◆ The problem
Exactly those lines that run from the one containing "- 👀 I’m interested in AI" through the last line of the entries below should be printed, and no others.

----------

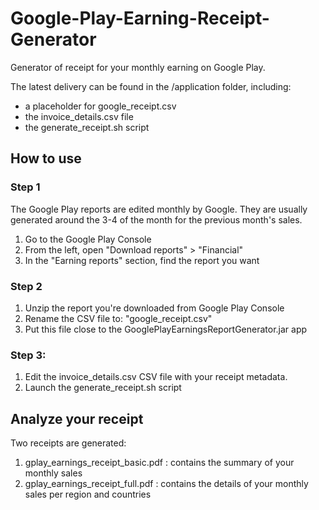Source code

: # Google-Play-Earning-Receipt-Generator

Generator of receipt for your monthly earning on Google Play.

The latest delivery can be found in the /application folder, including:
- a placeholder for google_receipt.csv
- the invoice_details.csv file
- the generate_receipt.sh script

## How to use

### Step 1

The Google Play reports are edited monthly by Google.
They are usually generated around the 3-4 of the month for the previous month's sales.

1. Go to the Google Play Console
2. From the left, open "Download reports" > "Financial"
3. In the "Earning reports" section, find the report you want

### Step 2

1. Unzip the report you're downloaded from Google Play Console
2. Rename the CSV file to: "google_receipt.csv"
3. Put this file close to the GooglePlayEarningsReportGenerator.jar app

### Step 3:

1. Edit the invoice_details.csv CSV file with your receipt metadata.
2. Launch the generate_receipt.sh script

## Analyze your receipt

Two receipts are generated:

1. gplay_earnings_receipt_basic.pdf : contains the summary of your monthly sales
2. gplay_earnings_receipt_full.pdf : contains the details of your monthly sales per region and countries
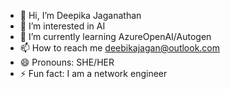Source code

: - 👋 Hi, I’m Deepika Jaganathan
- 👀 I’m interested in AI
- 🌱 I’m currently learning AzureOpenAI/Autogen
- 📫 How to reach me deebikajagan@outlook.com
- 😄 Pronouns: SHE/HER
- ⚡ Fun fact: I am a network engineer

----------

◆ Solution to this problem
- 👀 I’m interested in AI
- 🌱 I’m currently learning AzureOpenAI/Autogen
- 📫 How to reach me deebikajagan@outlook.com
- 😄 Pronouns: SHE/HER
- ⚡ Fun fact: I am a network engineer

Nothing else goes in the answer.